# oil change - filter?



## roy (Jun 1, 2010)

So, i bought 6 quarts of Mobil 1, but, no listing in the little filter book for 06 Gto, or any year for that matter, went to the desk & asked if he could look up an oil filter for an 06 GTO
The guy fiddles with his computer & says: Sir, they haven;t made the GTO since 1970, you must have a G6! I say, Buddy,y 06 GTO is outside ,would you like to see it?
Sorry sir, we don;t show any GTO since the 1970, maybe call the dealer & see what it really is? WTF!
How about a, Impala LS2?? Is that the V-6 sir, at which point i went to another Auto store, same deal no listing
Anyone have a part # for an oil filter - LS-2??


----------



## 68greengoat (Sep 15, 2005)

If you use FRAM it's 3506. You can get XG, TG, HM or PH. xtraguard, toughguard etc....

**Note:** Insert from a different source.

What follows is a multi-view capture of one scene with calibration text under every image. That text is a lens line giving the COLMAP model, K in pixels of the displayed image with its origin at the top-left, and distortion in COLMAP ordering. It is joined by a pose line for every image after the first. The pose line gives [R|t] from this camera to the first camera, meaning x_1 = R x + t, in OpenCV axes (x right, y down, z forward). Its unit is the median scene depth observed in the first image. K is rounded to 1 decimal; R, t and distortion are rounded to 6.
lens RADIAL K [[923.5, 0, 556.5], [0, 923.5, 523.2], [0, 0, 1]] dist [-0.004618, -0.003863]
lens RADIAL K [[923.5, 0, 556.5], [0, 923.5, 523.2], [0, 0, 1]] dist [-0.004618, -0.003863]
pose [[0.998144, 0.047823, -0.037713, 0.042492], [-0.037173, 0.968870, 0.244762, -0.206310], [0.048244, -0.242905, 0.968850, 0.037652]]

Here's the site to look it up:
FRAM - Application Look-up

Most autoparts store personnel are idiots. You should have asked him, what about the '71 - '74 GTOs? I bet you he would have said they didn't exist either..

I found it in minutes. I guess that makes me unqualified to work at an autoparts store!:lol:


----------



## HP11 (Apr 11, 2009)

Sometimes it's better attthe auto parts stores to just give them the GM number (88984215) and let them look it up. That number is for several GM cars/engines as well as the 04-06 GTO. The number for the Mobil 1 filter is M1-107 and the filter listed in the owners manual is an AC Delco PF46.


----------



## RJ_05GTO (Jul 6, 2008)

what part stores are you going to? I have never had a problem with auto zone or advance. There are always parts listings for the GTO. The oil filter is a AC Delco pf46.


----------



## 87GN06GTO07IRL (Aug 10, 2009)

I like a bigger filter than stock. Mobil m1-206, or ac pf 61 for me.


----------



## roy (Jun 1, 2010)

*auto store*

Called Canadian Tire, huge chain here in Canada, i thouhgt if anyone knew it would be these guys, i was wrong, also went to B&B auto which have alwayss been great searching weird stuff for my 62, they;re computers also showed no such animal as the 04-06 GTO's so he looked up an LS-2 Vette, the oil filter he gave we is tiny! bout 1/2 size of a normal filter.(Q.State -QS-14006) I haven';t looked under her yet but, i'm going to go back & grab the full size filter as suggested above, the mobil m1-206, fulll size sounds good to me!
Thanks all


----------



## mikes06goat (Jan 13, 2009)

Yeah Mobil, Delco, or Wix are all good. I wouldn't even put a Fram on my lawn mower though. Heard way to many horror stories about Fram.


----------



## 68greengoat (Sep 15, 2005)

That's the thing, we all hear "stories". We never hear the details. Did a filter come apart inside because the owner didn't change it for 20k miles? We don't know. I use FRAM all the time. No, I have no stock in their company or any ties to the company. My take is, if their filters were so bad they would be out of business. Instead, FRAM is one of the leadng filter manufacturers out there.
Just my .02


----------



## mikes06goat (Jan 13, 2009)

That's because they have the Walmart account. Even the physical weight of a Fram in comparison to a Wix or Mobil suggests that it is made cheaply. No I don't have any personal horror stories with Fram but I do have friends that claim to have had oil pressure problems and blowouts even when they are sure the filter was tight. I'm not trying to start an argument I just personally don't trust a Fram.


----------



## 68greengoat (Sep 15, 2005)

I'm not trying to start one either. I guess as soon as I suggested FRAM I knew someone was going to bad mouth them. I've never had an issue and use them on my '68 and my '07 Dodge truck ... I do wish, however, that I had a bunch of their stock.....


----------



## mikes06goat (Jan 13, 2009)

I would agree with that. I like money!


----------



## 68greengoat (Sep 15, 2005)

:cheers


----------